World Cup 1991
Hosts fall at the final hurdle
Nick Farr-Jones and David Campese lift the Webb Ellis trophy
© Getty Images
World Cup No. 2
October 3 - November 2,1991
Hosts: England, Ireland, Scotland, Wales and France
The eight quarter-finalists from the previous tournament, held in Australia and New Zealand in 1987, qualified for the 1991 competition by right, and those eight were joined by an additional eight teams, who came from a qualification pool of 33 national sides. Europe provided the biggest contingent with seven teams, five of which were the joint host nations. Oceania provided four, the Americas three, and Asia and Africa one each. The African entry was Zimbabwe, with South Africa still absent from international competition due to political reasons.
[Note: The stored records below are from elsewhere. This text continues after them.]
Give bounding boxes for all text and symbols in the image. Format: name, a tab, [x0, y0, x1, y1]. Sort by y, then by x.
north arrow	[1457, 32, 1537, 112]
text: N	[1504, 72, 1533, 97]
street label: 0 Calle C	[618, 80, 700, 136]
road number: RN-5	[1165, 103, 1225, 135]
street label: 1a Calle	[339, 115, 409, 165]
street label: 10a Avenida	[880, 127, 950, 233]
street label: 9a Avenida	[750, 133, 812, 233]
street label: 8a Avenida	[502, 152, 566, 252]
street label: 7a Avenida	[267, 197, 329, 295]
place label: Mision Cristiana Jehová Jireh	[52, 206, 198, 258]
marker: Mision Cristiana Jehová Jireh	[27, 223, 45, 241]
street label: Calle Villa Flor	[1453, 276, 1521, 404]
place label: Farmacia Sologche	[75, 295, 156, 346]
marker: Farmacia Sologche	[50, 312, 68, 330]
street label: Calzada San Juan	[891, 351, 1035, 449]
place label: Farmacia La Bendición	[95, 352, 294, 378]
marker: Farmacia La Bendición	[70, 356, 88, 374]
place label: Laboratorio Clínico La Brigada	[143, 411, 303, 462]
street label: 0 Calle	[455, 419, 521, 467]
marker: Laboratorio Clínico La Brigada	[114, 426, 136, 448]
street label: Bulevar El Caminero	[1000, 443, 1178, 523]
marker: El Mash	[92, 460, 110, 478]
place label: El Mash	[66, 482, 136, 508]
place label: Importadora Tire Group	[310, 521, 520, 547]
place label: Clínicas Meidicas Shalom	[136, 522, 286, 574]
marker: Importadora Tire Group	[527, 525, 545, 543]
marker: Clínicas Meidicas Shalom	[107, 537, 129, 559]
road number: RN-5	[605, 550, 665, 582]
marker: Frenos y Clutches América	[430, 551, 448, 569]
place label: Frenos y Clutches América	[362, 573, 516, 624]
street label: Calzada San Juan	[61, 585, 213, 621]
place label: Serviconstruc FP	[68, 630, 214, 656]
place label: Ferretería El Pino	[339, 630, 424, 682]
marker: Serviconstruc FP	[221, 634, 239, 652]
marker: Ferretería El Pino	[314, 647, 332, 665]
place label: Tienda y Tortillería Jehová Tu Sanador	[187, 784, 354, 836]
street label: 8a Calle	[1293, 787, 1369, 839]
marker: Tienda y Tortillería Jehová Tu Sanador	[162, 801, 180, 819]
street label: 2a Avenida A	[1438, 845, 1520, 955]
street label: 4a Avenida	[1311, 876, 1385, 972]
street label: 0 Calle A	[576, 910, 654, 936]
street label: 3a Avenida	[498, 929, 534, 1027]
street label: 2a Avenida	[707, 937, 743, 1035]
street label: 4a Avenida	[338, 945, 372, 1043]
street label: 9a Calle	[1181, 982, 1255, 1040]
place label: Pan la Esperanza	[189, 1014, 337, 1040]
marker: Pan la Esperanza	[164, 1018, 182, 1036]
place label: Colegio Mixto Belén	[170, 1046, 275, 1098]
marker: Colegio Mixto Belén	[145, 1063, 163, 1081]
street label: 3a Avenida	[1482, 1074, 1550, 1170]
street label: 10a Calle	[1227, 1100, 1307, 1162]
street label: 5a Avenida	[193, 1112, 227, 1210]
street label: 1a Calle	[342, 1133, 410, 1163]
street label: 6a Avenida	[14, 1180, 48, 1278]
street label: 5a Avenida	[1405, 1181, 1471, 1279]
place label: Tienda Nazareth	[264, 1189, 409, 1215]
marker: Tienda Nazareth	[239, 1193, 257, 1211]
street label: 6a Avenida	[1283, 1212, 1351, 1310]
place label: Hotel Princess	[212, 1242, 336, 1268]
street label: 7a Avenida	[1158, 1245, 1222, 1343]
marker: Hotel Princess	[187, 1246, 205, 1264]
Four years on from the inaugural tournament, many felt that the European nations had a good chance against the two Southern Hemisphere powerhouses New Zealand and Australia, thanks to their home field advantage. England, in particular, were enjoying a prolonged period of success under Will Carling, and entered the event on the back of a Grand Slam season. While France and Scotland were also strong, with Scotland having a Grand Slam of their own under their belts, won in 1990. The tournament was firmly embraced by the four Home Unions and France, with an aggregate attendance of one million at the 19 venues.
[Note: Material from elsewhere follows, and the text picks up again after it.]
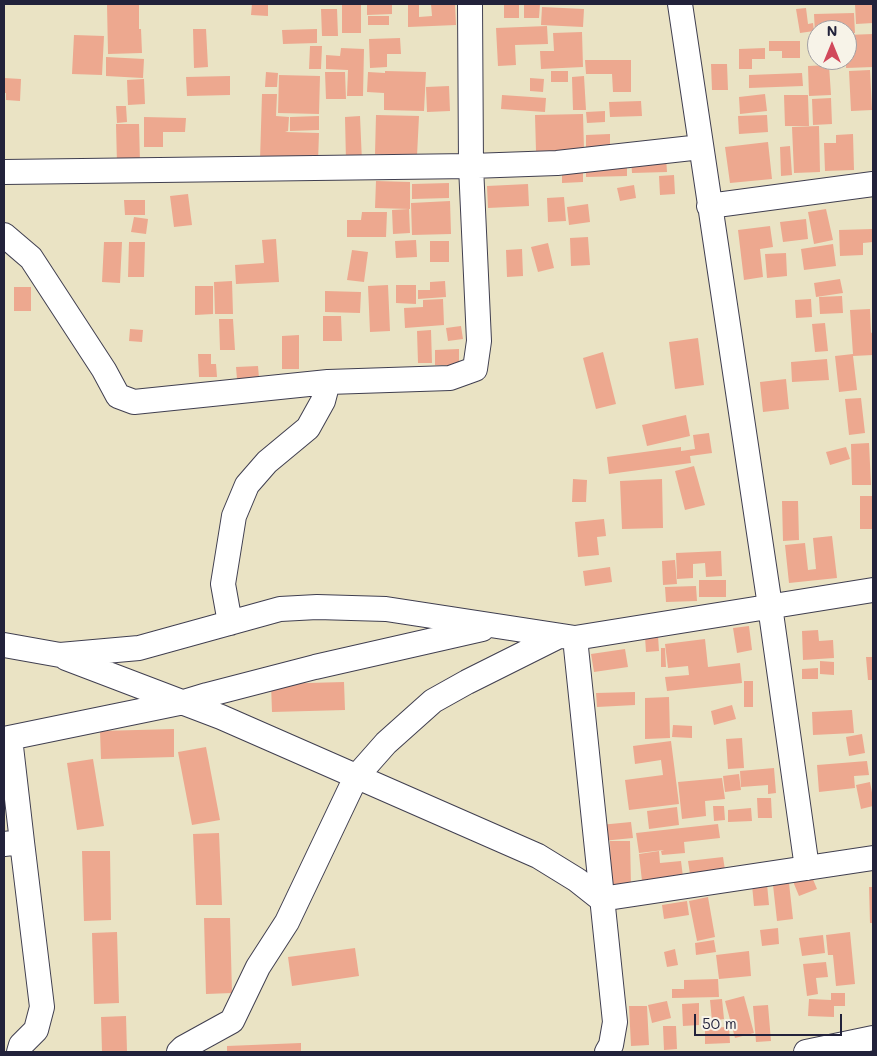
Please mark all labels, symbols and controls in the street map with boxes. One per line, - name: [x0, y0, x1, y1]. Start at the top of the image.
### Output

The pool stages kicked off at Twickenham with a match between England and New Zealand, which the All Blacks shaded 18-12. From there the pool matches were played out over just under three weeks, and at some less familiar venues, including Otley, Pontypridd and Villeneuve d'Ascq. New Zealand and England qualified from Pool A, and Scotland and Ireland came through from the weak Pool B. In Pool C, Australia topped the group and Western Samoa reached the quarter-finals for the first time in their history, after beating Wales at Cardiff Arms Park. While in Pool D, France and Canada progressed, at the expense of Romania and Fiji.
Scotland ended the challenge of a Western Samoa team that featured future All Blacks Stephen Bachop and Frank Bunce 28-6, to meet England in the first semi-final. England reached that semi courtesy of a torrid win in Paris against France 19-10. On the other side of the draw, New Zealand beat Canada with ease, while Australia squeezed past Ireland in a classic match in Dublin, 19-18. England were able to win their semi-final at Murrayfield 6-9, in a match that will be remembered for Gavin Hastings' penalty miss right in front of the posts. Australia took their place in the final after edging out the All Blacks 16-6 again in Dublin, with tries from Tim Horan and David Campese.
The final was played at Twickenham on November 2 in front of a full house of 75,000 spectators. Australia won the match 12-6, with converted try by Tony Daly separating the sides, with the goal kickers, Michael Lynagh for the Wallabies, and Jonathan Webbe for England, slotting two penalties apiece. With England coming into the game slight favourites, much was made of an apparent change in tactics from Will Carling's men, trying a fluid, running game, after previously finding success with a forward-based effort. England players have since confirmed that no such decision was made - and it was academic anyway, as the Australian defence held firm, and Nick Farr-Jones lifted the trophy for Australia.
Player of the tournament
There were numerous excellent performances at this World Cup. Fly-half Ralph Keyes top scored with 68 points for Ireland, Scotland's Hastings was immense in taking his team to the semi-final, Jean-Baptiste Lafond was on the end of many a flowing French move, and Horan emerged a truly world-class player. However, the player of the tournament was Horan's Wallaby team mate Campese. Campo scored six tries, getting on the score sheet in the pool stages, the quarter-final and semi-final. His performance in the nail-biting quarter-final against Ireland was indicative of his contribution throughout, with his natural pace and flair backed up by supreme competitiveness and a ruthless will to win.
Frozen in time
Tough call here. Let's not dwell on failure with Hastings' critical miss at Murrayfield, and Gordon Hamilton's 40 metre gallop against the Aussie cover at Landsdowne Road also comes very close. But for sheer theatricality, and a keen insight into Anglo-French rugby relations, Mickey Skinner's eye-balling of Eric Champ in the cauldron-like atmosphere of the Parc des Princes in Paris during the quarter-final between England and France will live long in the memory. Two of rugby's proper hardmen going right at it in a brutal match. Awesome.